Division of Gastroenterology and Hepatology, University of Michigan, Ann Arbor, MI, USA.
Division of Gastroenterology and Hepatology, Department of Internal Medicine, University of Michigan, 3912 Taubman Center, 1500 E. Medical Center Dr., SPC 5362, Ann Arbor, MI, 48109-5362, USA.
Surg Endosc. 2021 Jan;35(1):291-297. doi: 10.1007/s00464-020-07395-w. Epub 2020 Feb 6.
The care of patients who have undergone bariatric surgery is complex and requires a multidisciplinary approach. As such, these patients may be prone to fragmentation of care and differences in healthcare outcomes.

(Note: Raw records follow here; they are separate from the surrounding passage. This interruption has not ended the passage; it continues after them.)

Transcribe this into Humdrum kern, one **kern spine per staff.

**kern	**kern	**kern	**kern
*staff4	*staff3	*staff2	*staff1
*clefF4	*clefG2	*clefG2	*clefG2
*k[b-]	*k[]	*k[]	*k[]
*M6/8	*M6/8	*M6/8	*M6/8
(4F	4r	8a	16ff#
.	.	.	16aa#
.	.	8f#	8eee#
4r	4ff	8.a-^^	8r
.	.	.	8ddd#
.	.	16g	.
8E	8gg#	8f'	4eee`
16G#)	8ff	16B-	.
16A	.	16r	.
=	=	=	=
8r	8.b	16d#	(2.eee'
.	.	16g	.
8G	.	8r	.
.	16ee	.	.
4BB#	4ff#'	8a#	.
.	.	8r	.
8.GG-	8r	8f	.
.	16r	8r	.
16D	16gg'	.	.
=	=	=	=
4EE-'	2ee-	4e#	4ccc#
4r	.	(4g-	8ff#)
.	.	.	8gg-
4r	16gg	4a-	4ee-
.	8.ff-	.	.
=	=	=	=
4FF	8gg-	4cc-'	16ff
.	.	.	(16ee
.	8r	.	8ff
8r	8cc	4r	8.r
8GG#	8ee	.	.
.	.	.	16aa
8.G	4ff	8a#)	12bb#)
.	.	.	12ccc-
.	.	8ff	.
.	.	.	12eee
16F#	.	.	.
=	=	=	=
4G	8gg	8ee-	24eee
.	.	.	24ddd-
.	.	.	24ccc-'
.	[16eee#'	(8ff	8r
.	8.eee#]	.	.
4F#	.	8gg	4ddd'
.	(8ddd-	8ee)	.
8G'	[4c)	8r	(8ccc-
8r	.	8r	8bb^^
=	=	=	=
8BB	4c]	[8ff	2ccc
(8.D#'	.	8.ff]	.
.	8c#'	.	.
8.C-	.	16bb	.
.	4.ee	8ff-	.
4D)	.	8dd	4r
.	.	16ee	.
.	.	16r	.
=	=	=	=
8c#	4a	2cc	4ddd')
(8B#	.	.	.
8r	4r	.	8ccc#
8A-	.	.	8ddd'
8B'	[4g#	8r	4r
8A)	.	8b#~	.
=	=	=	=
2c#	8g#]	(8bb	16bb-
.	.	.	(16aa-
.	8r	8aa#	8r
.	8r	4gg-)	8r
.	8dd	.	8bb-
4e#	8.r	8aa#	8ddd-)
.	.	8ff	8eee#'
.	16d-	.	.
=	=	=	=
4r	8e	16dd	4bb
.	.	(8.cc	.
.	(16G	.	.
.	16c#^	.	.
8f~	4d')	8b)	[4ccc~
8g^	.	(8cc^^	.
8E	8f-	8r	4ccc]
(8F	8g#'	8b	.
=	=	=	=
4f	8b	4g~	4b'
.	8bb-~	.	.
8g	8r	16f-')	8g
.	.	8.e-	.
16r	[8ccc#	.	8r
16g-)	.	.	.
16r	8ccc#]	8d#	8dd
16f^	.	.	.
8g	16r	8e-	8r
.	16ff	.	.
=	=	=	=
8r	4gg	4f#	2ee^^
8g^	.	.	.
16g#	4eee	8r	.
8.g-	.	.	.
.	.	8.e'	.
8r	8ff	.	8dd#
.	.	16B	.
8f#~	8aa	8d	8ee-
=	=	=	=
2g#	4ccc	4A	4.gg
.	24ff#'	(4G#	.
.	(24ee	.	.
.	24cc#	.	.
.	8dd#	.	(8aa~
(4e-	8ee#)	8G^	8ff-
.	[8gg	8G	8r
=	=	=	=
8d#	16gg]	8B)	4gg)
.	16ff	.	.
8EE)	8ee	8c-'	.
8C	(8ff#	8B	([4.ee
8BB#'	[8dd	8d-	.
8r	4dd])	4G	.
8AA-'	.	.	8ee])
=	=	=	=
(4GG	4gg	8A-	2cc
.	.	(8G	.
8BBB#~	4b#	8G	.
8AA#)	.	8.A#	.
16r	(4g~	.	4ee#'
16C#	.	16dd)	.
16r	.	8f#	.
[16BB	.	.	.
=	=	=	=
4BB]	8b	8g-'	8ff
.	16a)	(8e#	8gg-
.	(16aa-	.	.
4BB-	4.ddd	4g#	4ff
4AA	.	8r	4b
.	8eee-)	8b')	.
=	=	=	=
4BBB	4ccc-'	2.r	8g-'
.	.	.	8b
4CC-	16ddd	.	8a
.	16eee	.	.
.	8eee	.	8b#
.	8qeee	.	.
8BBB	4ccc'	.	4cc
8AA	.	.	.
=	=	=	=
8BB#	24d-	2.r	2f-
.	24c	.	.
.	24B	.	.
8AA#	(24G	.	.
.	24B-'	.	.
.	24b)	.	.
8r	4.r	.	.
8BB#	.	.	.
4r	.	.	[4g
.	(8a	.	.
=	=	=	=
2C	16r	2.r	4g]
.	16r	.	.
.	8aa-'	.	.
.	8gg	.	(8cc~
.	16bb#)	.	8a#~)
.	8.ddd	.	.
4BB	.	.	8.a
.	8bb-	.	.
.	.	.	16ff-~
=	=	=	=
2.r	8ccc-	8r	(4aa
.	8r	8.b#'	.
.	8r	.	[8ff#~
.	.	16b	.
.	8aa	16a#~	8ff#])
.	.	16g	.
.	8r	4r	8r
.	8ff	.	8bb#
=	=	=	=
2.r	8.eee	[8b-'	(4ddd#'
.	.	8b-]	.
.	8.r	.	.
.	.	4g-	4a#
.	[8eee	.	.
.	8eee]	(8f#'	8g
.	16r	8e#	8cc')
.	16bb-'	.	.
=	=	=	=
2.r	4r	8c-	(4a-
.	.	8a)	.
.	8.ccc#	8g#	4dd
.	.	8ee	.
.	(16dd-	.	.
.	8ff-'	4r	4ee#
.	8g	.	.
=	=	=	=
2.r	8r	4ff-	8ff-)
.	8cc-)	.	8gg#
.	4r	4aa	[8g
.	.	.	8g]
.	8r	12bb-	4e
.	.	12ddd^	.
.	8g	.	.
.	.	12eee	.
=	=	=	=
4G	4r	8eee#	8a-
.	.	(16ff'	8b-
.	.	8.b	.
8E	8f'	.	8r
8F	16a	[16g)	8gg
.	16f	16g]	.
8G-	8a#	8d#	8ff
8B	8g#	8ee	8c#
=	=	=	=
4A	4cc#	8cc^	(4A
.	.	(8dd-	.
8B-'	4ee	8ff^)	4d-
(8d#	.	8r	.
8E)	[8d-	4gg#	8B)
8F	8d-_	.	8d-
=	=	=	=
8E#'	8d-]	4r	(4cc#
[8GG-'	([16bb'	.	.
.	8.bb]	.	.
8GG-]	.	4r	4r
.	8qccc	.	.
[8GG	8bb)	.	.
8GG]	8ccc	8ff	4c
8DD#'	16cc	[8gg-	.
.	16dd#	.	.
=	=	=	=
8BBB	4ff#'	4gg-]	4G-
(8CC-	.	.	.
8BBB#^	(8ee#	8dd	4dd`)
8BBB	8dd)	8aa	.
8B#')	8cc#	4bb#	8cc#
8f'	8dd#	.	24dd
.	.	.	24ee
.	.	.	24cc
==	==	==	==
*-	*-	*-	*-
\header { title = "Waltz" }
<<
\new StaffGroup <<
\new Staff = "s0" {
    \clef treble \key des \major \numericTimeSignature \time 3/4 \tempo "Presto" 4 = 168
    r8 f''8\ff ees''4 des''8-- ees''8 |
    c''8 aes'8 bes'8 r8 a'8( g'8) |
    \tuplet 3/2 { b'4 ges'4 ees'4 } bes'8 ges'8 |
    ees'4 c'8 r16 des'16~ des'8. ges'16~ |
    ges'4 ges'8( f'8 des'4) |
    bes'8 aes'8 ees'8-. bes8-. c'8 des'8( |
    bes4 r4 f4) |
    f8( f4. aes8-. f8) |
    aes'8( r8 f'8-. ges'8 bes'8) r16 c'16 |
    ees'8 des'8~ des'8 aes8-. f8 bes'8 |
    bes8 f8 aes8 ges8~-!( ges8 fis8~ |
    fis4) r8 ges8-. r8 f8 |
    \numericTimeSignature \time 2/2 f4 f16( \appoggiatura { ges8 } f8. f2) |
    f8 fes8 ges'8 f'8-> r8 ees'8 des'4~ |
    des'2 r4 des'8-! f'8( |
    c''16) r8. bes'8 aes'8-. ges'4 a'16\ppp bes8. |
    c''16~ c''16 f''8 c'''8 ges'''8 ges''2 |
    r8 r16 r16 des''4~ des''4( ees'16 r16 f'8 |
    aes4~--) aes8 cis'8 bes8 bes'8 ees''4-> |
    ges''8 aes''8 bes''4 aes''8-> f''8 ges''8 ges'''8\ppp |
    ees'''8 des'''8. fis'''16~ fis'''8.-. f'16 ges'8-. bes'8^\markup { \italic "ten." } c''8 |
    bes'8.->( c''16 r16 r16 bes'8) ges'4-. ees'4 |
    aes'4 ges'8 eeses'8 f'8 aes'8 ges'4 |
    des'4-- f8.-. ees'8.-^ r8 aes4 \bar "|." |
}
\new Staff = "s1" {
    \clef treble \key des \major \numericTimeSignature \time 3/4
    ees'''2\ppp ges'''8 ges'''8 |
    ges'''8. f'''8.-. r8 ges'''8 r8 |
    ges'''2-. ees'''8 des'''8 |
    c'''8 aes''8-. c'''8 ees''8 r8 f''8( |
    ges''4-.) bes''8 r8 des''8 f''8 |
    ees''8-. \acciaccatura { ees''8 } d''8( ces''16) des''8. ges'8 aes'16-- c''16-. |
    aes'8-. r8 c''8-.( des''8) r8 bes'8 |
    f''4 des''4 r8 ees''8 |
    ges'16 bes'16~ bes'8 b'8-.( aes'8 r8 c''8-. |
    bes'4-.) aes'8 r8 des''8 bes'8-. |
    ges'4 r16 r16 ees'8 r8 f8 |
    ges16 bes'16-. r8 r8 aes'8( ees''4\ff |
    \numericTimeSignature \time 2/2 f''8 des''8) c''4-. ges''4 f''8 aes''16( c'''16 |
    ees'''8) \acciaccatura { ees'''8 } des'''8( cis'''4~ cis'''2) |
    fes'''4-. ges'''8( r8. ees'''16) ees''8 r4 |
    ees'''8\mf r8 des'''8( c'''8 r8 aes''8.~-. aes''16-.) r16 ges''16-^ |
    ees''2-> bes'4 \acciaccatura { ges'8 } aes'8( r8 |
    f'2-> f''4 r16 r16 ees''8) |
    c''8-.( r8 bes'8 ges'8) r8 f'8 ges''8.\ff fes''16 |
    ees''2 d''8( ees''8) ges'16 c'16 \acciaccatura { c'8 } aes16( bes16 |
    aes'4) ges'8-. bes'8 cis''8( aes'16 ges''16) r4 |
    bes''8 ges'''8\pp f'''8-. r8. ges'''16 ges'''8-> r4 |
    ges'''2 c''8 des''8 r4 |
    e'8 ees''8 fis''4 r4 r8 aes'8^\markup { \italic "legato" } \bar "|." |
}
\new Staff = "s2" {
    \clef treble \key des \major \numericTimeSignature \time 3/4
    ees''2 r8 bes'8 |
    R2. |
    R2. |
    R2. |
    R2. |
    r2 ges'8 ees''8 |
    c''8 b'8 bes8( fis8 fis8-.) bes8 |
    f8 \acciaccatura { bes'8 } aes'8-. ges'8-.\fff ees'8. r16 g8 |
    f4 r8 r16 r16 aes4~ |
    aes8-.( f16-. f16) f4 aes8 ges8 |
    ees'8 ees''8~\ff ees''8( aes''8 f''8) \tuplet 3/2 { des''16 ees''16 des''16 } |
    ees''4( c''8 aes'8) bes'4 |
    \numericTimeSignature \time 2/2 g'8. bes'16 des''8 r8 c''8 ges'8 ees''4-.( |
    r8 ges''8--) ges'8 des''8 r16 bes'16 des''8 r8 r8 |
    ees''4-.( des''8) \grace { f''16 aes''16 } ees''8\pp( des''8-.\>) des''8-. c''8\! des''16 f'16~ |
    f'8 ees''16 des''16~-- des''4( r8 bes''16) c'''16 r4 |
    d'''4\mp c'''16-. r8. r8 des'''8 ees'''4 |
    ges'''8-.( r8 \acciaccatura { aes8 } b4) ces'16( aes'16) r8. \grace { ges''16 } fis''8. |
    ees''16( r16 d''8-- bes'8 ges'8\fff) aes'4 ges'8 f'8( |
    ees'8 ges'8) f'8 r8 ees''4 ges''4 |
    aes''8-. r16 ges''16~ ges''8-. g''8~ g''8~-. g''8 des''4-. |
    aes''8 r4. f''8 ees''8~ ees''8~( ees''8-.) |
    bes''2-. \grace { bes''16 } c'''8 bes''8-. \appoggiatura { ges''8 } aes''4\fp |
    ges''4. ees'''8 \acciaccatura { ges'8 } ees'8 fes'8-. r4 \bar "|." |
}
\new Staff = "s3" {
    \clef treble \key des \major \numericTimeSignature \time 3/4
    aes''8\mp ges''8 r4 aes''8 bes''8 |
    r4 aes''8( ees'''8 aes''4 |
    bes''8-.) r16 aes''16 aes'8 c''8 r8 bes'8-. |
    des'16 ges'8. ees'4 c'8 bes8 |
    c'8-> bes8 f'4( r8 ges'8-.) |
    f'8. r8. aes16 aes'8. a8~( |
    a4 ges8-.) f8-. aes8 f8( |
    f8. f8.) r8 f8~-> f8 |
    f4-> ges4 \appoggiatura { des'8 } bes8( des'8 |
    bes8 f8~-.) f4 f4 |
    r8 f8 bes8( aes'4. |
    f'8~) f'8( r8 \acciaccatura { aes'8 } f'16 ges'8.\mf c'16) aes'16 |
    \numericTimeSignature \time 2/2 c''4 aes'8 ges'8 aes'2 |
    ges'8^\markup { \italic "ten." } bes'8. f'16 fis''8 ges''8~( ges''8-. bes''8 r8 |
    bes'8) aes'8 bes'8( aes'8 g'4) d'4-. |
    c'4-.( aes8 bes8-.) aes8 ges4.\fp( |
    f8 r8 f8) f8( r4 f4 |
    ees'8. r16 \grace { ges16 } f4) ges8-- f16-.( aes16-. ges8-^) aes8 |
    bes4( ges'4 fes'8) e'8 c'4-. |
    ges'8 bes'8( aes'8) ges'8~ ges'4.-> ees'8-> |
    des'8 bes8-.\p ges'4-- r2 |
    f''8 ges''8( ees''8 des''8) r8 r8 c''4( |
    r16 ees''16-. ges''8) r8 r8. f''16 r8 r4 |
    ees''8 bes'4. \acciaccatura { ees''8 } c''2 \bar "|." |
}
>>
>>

We aimed to (1) determine the incidence of fragmentation among patients after Roux-en-Y gastric bypass (RYGB) or sleeve gastrectomy (SG), (2) identify risk factors for readmission, and (3) ascertain whether care fragmentation affects outcomes.
This is a retrospective cohort study using the National Readmission Database 2016. Patients were included if they had primary bariatric surgery during the index hospitalization using appropriate ICD-10 CM codes. Fragmentation of care was defined as a readmission to a different hospital within 90 days of the index admission. Primary outcome was incidence of fragmentation. Secondary outcomes were impact of fragmentation on (1) in-hospital mortality; (2) resource utilization (length of stay (LOS), total hospitalization charges and costs, in-hospital upper endoscopy (EGD), and abdominal imaging studies; and (3) independent predictors of readmission using multivariate regression analysis.
A total of 136,536 subjects were included. 90-day readmission demonstrated a prevalence of fragmentation of 21.1%. Type of surgery was an independent predictor of fragmentation, with RYGB leading to increased risk (OR 1.90 [95% confidence interval (CI) 1.61, 2.25]; p-value < 0.0001). RYGB was associated with higher adjusted mean hospitalization costs, which was not explained by increased EGD (OR 0.95, CI 0.68, 1.32) or abdominal imaging (OR 0.52, CI 0.25, 1.06). No differences were found in mortality or LOS.
Over 20% of patients following primary bariatric surgery have inpatient readmissions that are fragmented, driven by patients who have undergone RYGB surgery. This may be due to the complexity of this procedure and the need for a multispecialty approach. Additional efforts targeting fragmentation should be made to better coordinate the management of these complex patients and reduce healthcare costs.
接受减重手术的患者的护理非常复杂,需要多学科方法。因此,这些患者可能容易出现护理碎片化和医疗保健结果的差异。我们旨在:(1)确定 Roux-en-Y 胃旁路术(RYGB)或袖状胃切除术(SG)后患者的碎片化发生率;(2)确定再入院的危险因素;(3)确定护理碎片化是否会影响结果。
这是一项使用 2016 年全国再入院数据库的回顾性队列研究。如果患者在索引住院期间使用适当的 ICD-10 CM 代码进行主要减重手术,则将其纳入研究。护理碎片化的定义是在索引入院后 90 天内到不同医院再次入院。主要结局是碎片化的发生率。次要结局是碎片化对(1)住院死亡率的影响;(2)资源利用(住院时间(LOS)、总住院费用和成本、住院上消化道内镜检查(EGD)和腹部影像学研究;(3)使用多变量回归分析确定再入院的独立预测因素。
共纳入 136536 例患者。90 天再入院的碎片化发生率为 21.1%。手术类型是碎片化的独立预测因素,RYGB 导致风险增加(OR 1.90 [95%置信区间(CI)1.61,2.25];p 值<0.0001)。RYGB 与调整后平均住院费用较高相关,这不能用增加 EGD(OR 0.95,CI 0.68,1.32)或腹部影像学(OR 0.52,CI 0.25,1.06)来解释。死亡率或 LOS 无差异。
超过 20%接受主要减重手术的患者有住院再入院,这是碎片化的,由接受 RYGB 手术的患者驱动。这可能是由于该手术的复杂性和多学科方法的需要。应针对碎片化做出更多努力,以更好地协调这些复杂患者的管理并降低医疗保健成本。